The restaurant had no gas for six days and no power for three days. The front patio was coated with muck. “It was a terrible week, but all the neighbors got out and helped clean up,” Higueras said. “Look, I’ve got calluses on my hands from all the cleaning.”

What’s currently lacking at Atelier are foreign visitors, including Americans who account for about 15 percent of her business. Even before the hurricane, she said new travel regulations announced by the Trump administration but not yet in effect have had a chilling effect on travel by Americans.

“This is the low season, but a few years ago, there was no low season. It was always the high season,” Higueras said.

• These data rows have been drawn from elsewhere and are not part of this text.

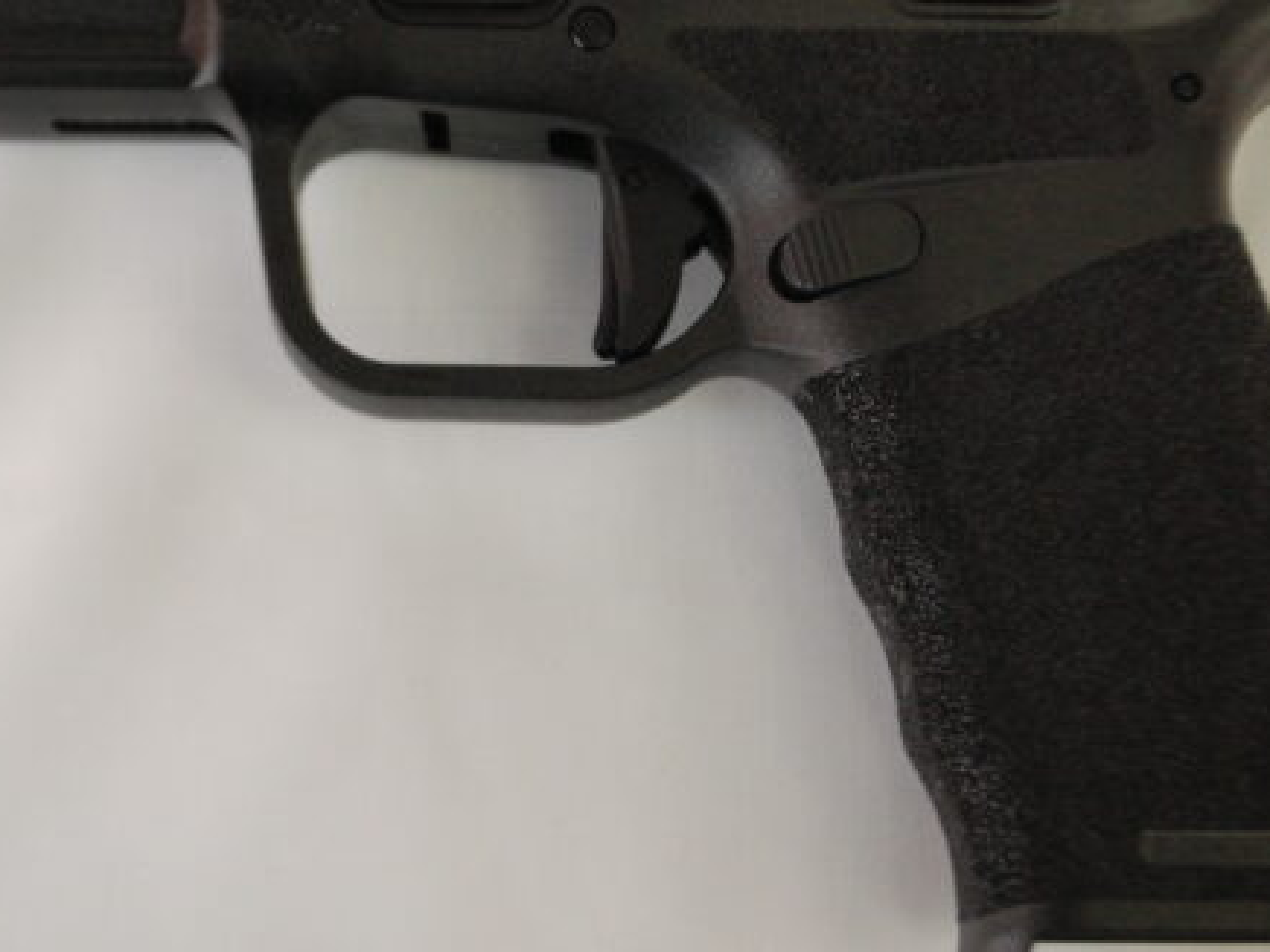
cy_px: 309
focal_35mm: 90
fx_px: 3302
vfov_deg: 16.4
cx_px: 521
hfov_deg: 21.7
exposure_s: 1/60
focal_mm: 34
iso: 800
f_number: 5
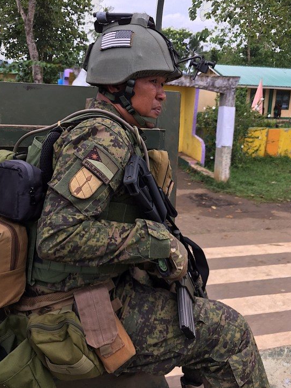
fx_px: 359
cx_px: 140
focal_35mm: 32
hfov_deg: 44.1
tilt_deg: -7.9
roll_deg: +0.5
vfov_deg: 56.7
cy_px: 176
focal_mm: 4.15
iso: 25
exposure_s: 1/420
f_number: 2.2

Nora Pocquet and Eduardo Altube, a couple from Rio Negro province in Argentina, arrived in Havana for vacation last week. The original itinerary for their package tour called for four days in Cayo Santa Maria off the north coast of Sancti Spiritus province and four days in Varadero.

“The tour operator told us Santa Maria was not in any condition to receive visitors,” Altube said. So the eight-day trip was changed to two days in Havana and six days in Varadero.

Like most other tourists, the couple took a leisurely stroll along the Malecon from their hotel, the Copacabana, to Old Havana. “I think it looks quite OK,” said Pocquet, adding that the only inconvenience was that sea water had inundated the swimming pool at the hotel and it was closed for repairs.